**Actions to take:**
**1.** In the currency market commentary, what unemployment rate is Wednesday's labour data expected to show?
**2.** Extend the currency market commentary, starting after its final sentence.

Will sterling slip this week?

Sterling slipped somewhat on Friday, losing ground against its major trading partners following a stellar performance the day before. After such a strong rally it is only natural that there should be some market correction, but the UK currency remains well above recent multi-year lows.

A relatively quiet week lies ahead for sterling, although we will have the release of a number of UK significant economic figures. Tuesday sees the release of June UK inflation figures, with recent discouraging growth levels further threatened by the UK’s decision to leave the EU.

Labour data on Wednesday is likely to be the major release, with average earnings set to show the highest level of growth in 2016, whilst unemployment should remain at a multi-year low of 5.0%. Finally, Friday’s retail sales figures are notoriously volatile, and are forecast to show a sharp decline in consumer spending throughout June. This raft of data could be compounded by further Brexit-related developments.

Will data prolong euro’s mixed fortunes?

Friday was an interesting day for the euro, due to some very positive data out of the US. US retail sales data led the way at 0.6%, from an expected 0.1% and industrial production data also rose by 0.6%, more than the 0.2% predicted. This positive US data saw the euro top out at 1.1148 against the US dollar before falling to 1.1060 at the close of play.

Conversely, the euro strengthened against sterling, with the UK currency giving back much of the previous day’s gains following the UK’s interest rate decision, falling below 1.20 again.

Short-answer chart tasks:
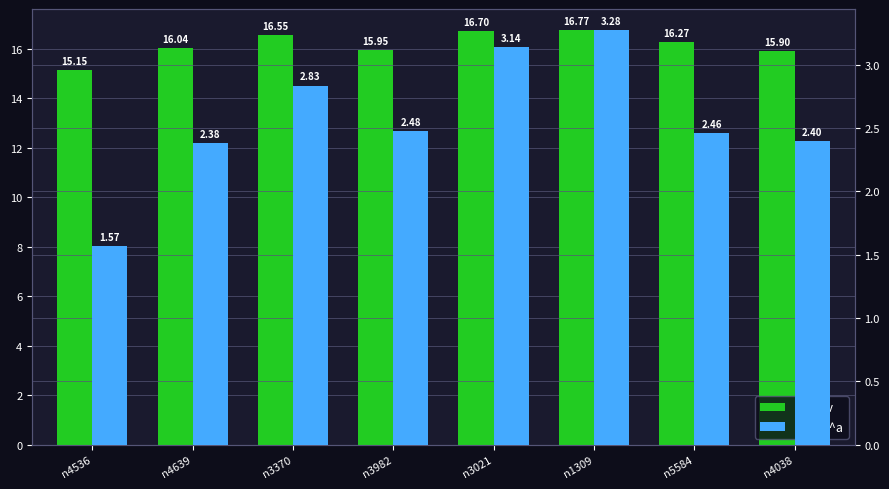

True or false: m^0_v has a value of 28.3 at n3370.

False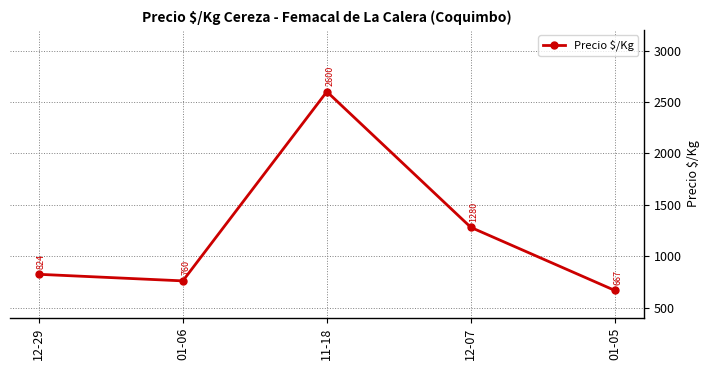

At which label is the value closest to 1633?

12-07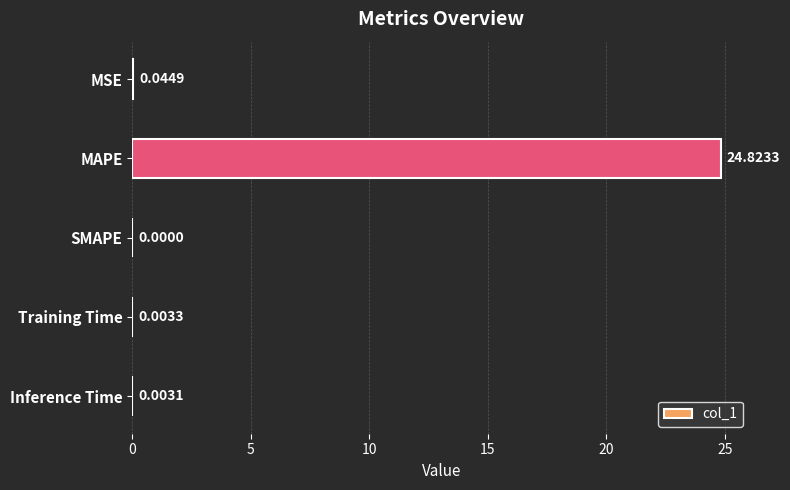

What is the sum of all values?

24.9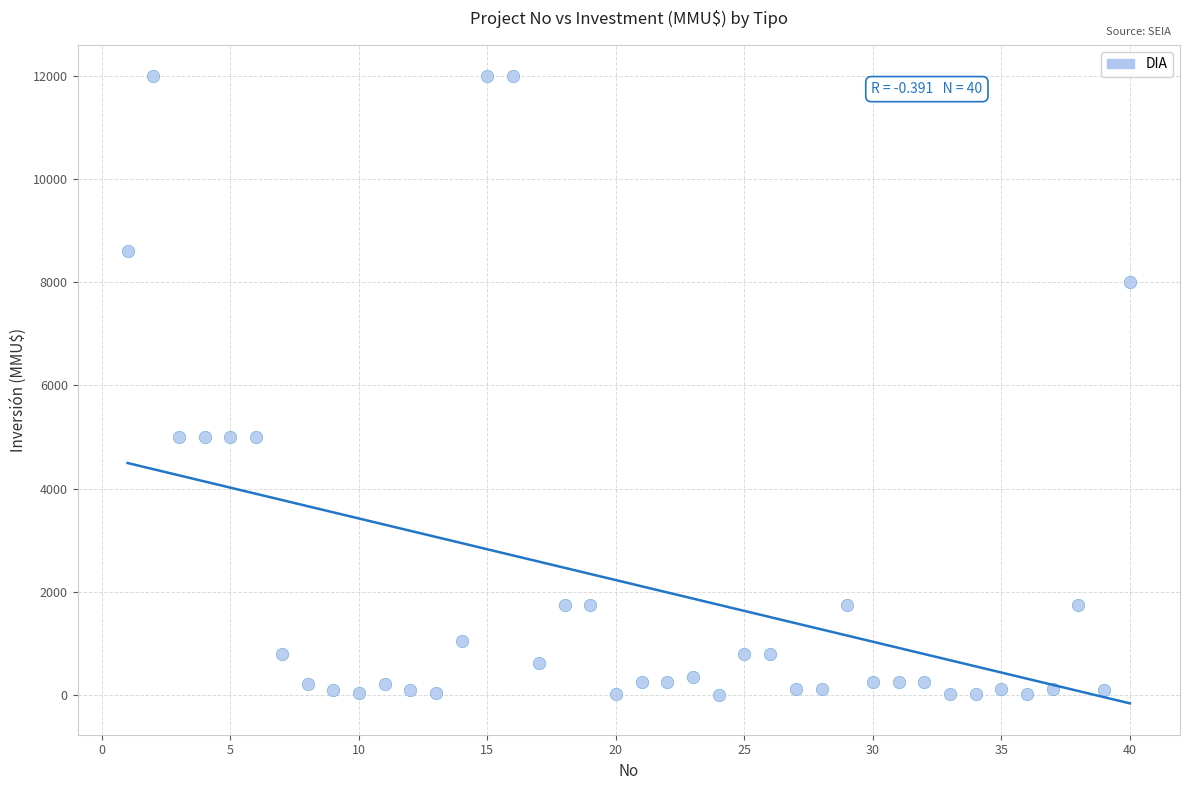

What is the range of X values (max minus min)?

39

**Answers for the exercise:**
**1.** Unemployment should remain at a multi-year low of 5.0%.

**2.**
It seems that much of the focus has moved from being purely Brexit-based, and now some fundamental data is starting to override referendum views in the marketplace. This week sees the release of some important economic sentiment data on Tuesday, the European Central Bank (ECB) interest and deposit rate decisions on Thursday, and the Purchasing Mangers’ Index (PMI) release on Friday.

Quiet week for US dollar?

With import prices falling earlier last week, issues surrounding inflation abounded. For the time being, Consumer Price Index (CPI) data – an indicator of inflation – came out as expected, showing a mild increase. Retail sales figures boosted US Dollar strength in the early afternoon on Friday, showing a two-month high. Industrial production data which followed also contributed to the US dollar’s two-month high. This was despite Consumer Sentiment dropping to 10-month lows.

This week, we can expect another quiet week with minimal data releases. Tuesday will see the release of Building Permits data, which is expected to show a small increase on the previous month. The weekly Unemployment Claims figures on Thursday is expected to show yet another stable figure, and on Friday the Flash Manufacturing Purchasing Managers’ Index (PMI) should show continued growth in the sector. Any surprises could cause fluctuations in US dollar markets, as could any further Brexit-related developments in the UK.